Dataset entries:
--- START ---
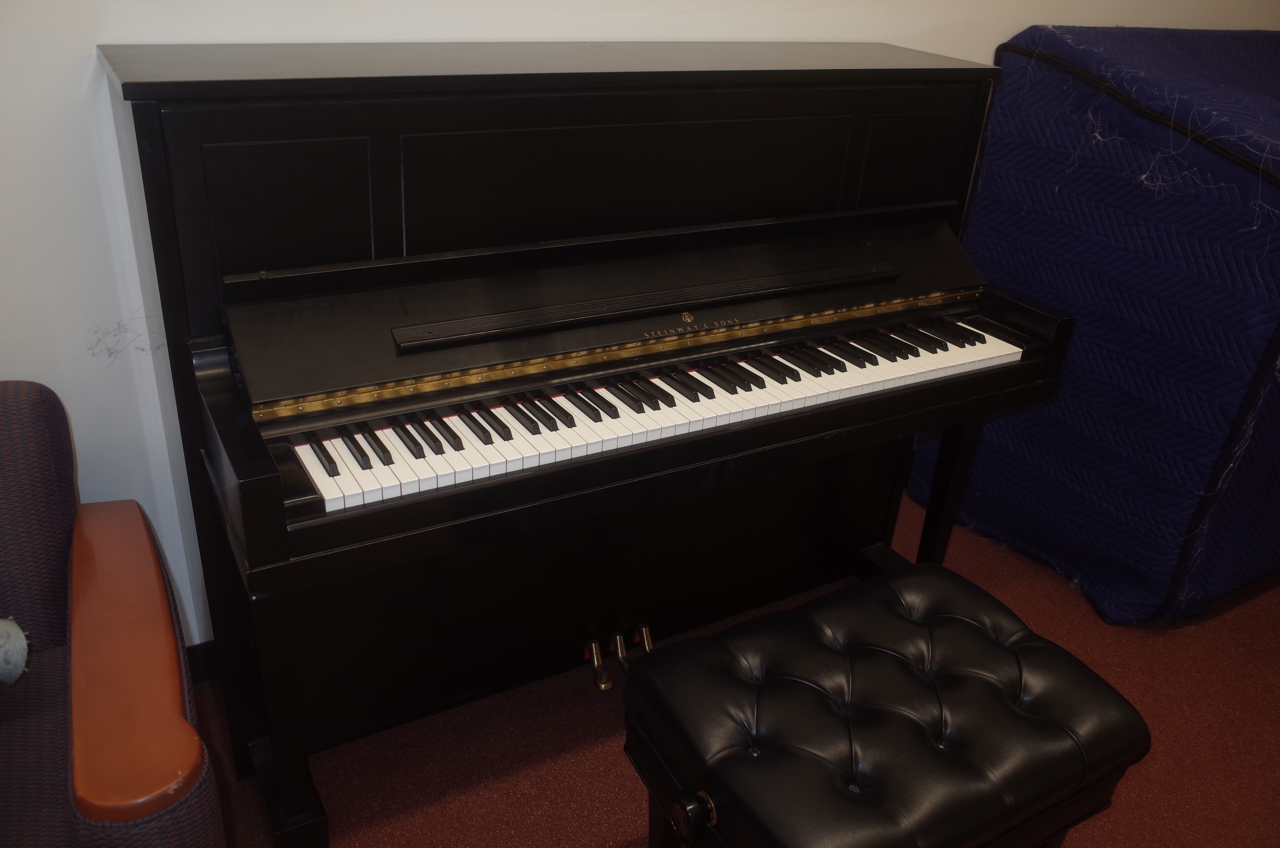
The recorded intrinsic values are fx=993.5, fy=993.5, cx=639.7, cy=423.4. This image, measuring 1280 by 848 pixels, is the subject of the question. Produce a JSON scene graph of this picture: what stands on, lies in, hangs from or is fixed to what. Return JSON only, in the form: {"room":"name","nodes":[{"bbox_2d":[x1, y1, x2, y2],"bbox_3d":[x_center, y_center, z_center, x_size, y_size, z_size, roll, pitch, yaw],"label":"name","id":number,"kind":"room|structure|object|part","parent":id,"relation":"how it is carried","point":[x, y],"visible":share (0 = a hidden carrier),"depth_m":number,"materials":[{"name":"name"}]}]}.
{"room":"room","nodes":[
{"label":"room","id":0,"kind":"room"},
{"bbox_2d":[0,0,1277,653],"bbox_3d":[0.117,-0.823,2.099,6.345,2.619,0.153,-12,30,-28],"label":"wall","id":1,"kind":"structure","parent":0,"point":[91,38],"depth_m":1.72,"materials":[{"name":"white paint"}]},
{"bbox_2d":[186,639,221,689],"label":"baseboard","id":2,"kind":"structure","parent":1,"relation":"attached to","point":[199,675],"depth_m":2.06,"materials":[{"name":"black"}]},
{"bbox_2d":[189,489,1279,847],"bbox_3d":[0.844,1.207,1.142,6.730,0.100,4.133,-12,30,-28],"label":"floor","id":3,"kind":"structure","parent":0,"point":[599,834],"depth_m":2.02,"materials":[{"name":"red carpet"}]},
{"bbox_2d":[0,379,226,847],"bbox_3d":[-1.048,0.492,1.271,0.919,0.831,0.862,-12,30,-28],"label":"armchair","id":4,"kind":"object","parent":3,"relation":"on","point":[3,792],"visible":1,"depth_m":1.34,"materials":[{"name":"purple fabric"}]},
{"bbox_2d":[0,617,28,686],"bbox_3d":[-0.990,0.333,1.282,0.346,0.172,0.174,-12,30,-28],"label":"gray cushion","id":5,"kind":"object","parent":4,"relation":"on","point":[21,663],"visible":1,"depth_m":1.34,"materials":[{"name":"grey fabric"}]},
{"bbox_3d":[-0.744,0.315,1.434,0.207,0.094,0.588,-12,30,-28],"label":"armrest","id":6,"kind":"part","parent":4,"relation":"part of","materials":[{"name":"orange wood"}]},
{"bbox_2d":[96,37,1072,847],"bbox_3d":[0.006,-0.040,2.004,1.681,1.246,0.647,-12,30,-28],"label":"upright piano","id":7,"kind":"object","parent":3,"relation":"on","point":[284,532],"visible":0.98,"depth_m":1.72,"materials":[{"name":"black wood"}]},
{"bbox_3d":[-0.611,0.473,1.690,0.086,0.474,0.104,-12,30,-28],"label":"leg","id":8,"kind":"part","parent":7,"relation":"part of","materials":[{"name":"black wood"}]},
{"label":"pedal","id":9,"kind":"part","parent":7,"relation":"part of","materials":[{"name":"gold metal"}]},
{"bbox_3d":[-0.047,0.516,2.233,0.030,0.060,0.071,-12,30,-28],"label":"lever","id":10,"kind":"part","parent":7,"relation":"part of","materials":[{"name":"gold metal"}]},
{"bbox_3d":[0.011,0.493,2.304,0.029,0.041,0.077,-12,30,-28],"label":"lever","id":11,"kind":"part","parent":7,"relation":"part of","materials":[{"name":"metal"}]},
{"bbox_3d":[0.101,-0.078,1.860,1.382,0.040,0.283,-12,30,-28],"label":"keyboard","id":12,"kind":"part","parent":7,"relation":"part of","materials":[{"name":"white plastic"}]},
{"bbox_3d":[0.738,0.171,2.415,0.066,0.528,0.066,-12,30,-28],"label":"leg","id":13,"kind":"part","parent":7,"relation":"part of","materials":[{"name":"black wood"}]},
{"bbox_2d":[619,561,1149,847],"bbox_3d":[0.365,0.612,1.637,0.723,0.485,0.460,-12,30,-28],"label":"piano bench","id":14,"kind":"object","parent":3,"relation":"on","point":[717,638],"visible":1,"depth_m":1.49,"materials":[{"name":"black leather"}]},
{"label":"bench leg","id":15,"kind":"part","parent":14,"relation":"part of","materials":[{"name":"wood"}]},
{"bbox_3d":[0.074,0.558,1.428,0.049,0.060,0.051,-12,30,-28],"label":"knob","id":16,"kind":"part","parent":14,"relation":"part of","materials":[{"name":"black metal"}]},
{"bbox_2d":[903,21,1279,624],"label":"covered piano","id":17,"kind":"object","parent":3,"relation":"on","point":[1216,161],"visible":0.84,"depth_m":2.37,"materials":[{"name":"blue fabric"}]}
]}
--- END ---
• [WORK TO COMPLETE]:
Please restate the entries word for word, with all pictures left out.

• [COMPLETED TASK]:
The recorded intrinsic values are fx=993.5, fy=993.5, cx=639.7, cy=423.4. This image, measuring 1280 by 848 pixels, is the subject of the question. Produce a JSON scene graph of this picture: what stands on, lies in, hangs from or is fixed to what. Return JSON only, in the form: {"room":"name","nodes":[{"bbox_2d":[x1, y1, x2, y2],"bbox_3d":[x_center, y_center, z_center, x_size, y_size, z_size, roll, pitch, yaw],"label":"name","id":number,"kind":"room|structure|object|part","parent":id,"relation":"how it is carried","point":[x, y],"visible":share (0 = a hidden carrier),"depth_m":number,"materials":[{"name":"name"}]}]}.
{"room":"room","nodes":[
{"label":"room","id":0,"kind":"room"},
{"bbox_2d":[0,0,1277,653],"bbox_3d":[0.117,-0.823,2.099,6.345,2.619,0.153,-12,30,-28],"label":"wall","id":1,"kind":"structure","parent":0,"point":[91,38],"depth_m":1.72,"materials":[{"name":"white paint"}]},
{"bbox_2d":[186,639,221,689],"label":"baseboard","id":2,"kind":"structure","parent":1,"relation":"attached to","point":[199,675],"depth_m":2.06,"materials":[{"name":"black"}]},
{"bbox_2d":[189,489,1279,847],"bbox_3d":[0.844,1.207,1.142,6.730,0.100,4.133,-12,30,-28],"label":"floor","id":3,"kind":"structure","parent":0,"point":[599,834],"depth_m":2.02,"materials":[{"name":"red carpet"}]},
{"bbox_2d":[0,379,226,847],"bbox_3d":[-1.048,0.492,1.271,0.919,0.831,0.862,-12,30,-28],"label":"armchair","id":4,"kind":"object","parent":3,"relation":"on","point":[3,792],"visible":1,"depth_m":1.34,"materials":[{"name":"purple fabric"}]},
{"bbox_2d":[0,617,28,686],"bbox_3d":[-0.990,0.333,1.282,0.346,0.172,0.174,-12,30,-28],"label":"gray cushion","id":5,"kind":"object","parent":4,"relation":"on","point":[21,663],"visible":1,"depth_m":1.34,"materials":[{"name":"grey fabric"}]},
{"bbox_3d":[-0.744,0.315,1.434,0.207,0.094,0.588,-12,30,-28],"label":"armrest","id":6,"kind":"part","parent":4,"relation":"part of","materials":[{"name":"orange wood"}]},
{"bbox_2d":[96,37,1072,847],"bbox_3d":[0.006,-0.040,2.004,1.681,1.246,0.647,-12,30,-28],"label":"upright piano","id":7,"kind":"object","parent":3,"relation":"on","point":[284,532],"visible":0.98,"depth_m":1.72,"materials":[{"name":"black wood"}]},
{"bbox_3d":[-0.611,0.473,1.690,0.086,0.474,0.104,-12,30,-28],"label":"leg","id":8,"kind":"part","parent":7,"relation":"part of","materials":[{"name":"black wood"}]},
{"label":"pedal","id":9,"kind":"part","parent":7,"relation":"part of","materials":[{"name":"gold metal"}]},
{"bbox_3d":[-0.047,0.516,2.233,0.030,0.060,0.071,-12,30,-28],"label":"lever","id":10,"kind":"part","parent":7,"relation":"part of","materials":[{"name":"gold metal"}]},
{"bbox_3d":[0.011,0.493,2.304,0.029,0.041,0.077,-12,30,-28],"label":"lever","id":11,"kind":"part","parent":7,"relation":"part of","materials":[{"name":"metal"}]},
{"bbox_3d":[0.101,-0.078,1.860,1.382,0.040,0.283,-12,30,-28],"label":"keyboard","id":12,"kind":"part","parent":7,"relation":"part of","materials":[{"name":"white plastic"}]},
{"bbox_3d":[0.738,0.171,2.415,0.066,0.528,0.066,-12,30,-28],"label":"leg","id":13,"kind":"part","parent":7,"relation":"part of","materials":[{"name":"black wood"}]},
{"bbox_2d":[619,561,1149,847],"bbox_3d":[0.365,0.612,1.637,0.723,0.485,0.460,-12,30,-28],"label":"piano bench","id":14,"kind":"object","parent":3,"relation":"on","point":[717,638],"visible":1,"depth_m":1.49,"materials":[{"name":"black leather"}]},
{"label":"bench leg","id":15,"kind":"part","parent":14,"relation":"part of","materials":[{"name":"wood"}]},
{"bbox_3d":[0.074,0.558,1.428,0.049,0.060,0.051,-12,30,-28],"label":"knob","id":16,"kind":"part","parent":14,"relation":"part of","materials":[{"name":"black metal"}]},
{"bbox_2d":[903,21,1279,624],"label":"covered piano","id":17,"kind":"object","parent":3,"relation":"on","point":[1216,161],"visible":0.84,"depth_m":2.37,"materials":[{"name":"blue fabric"}]}
]}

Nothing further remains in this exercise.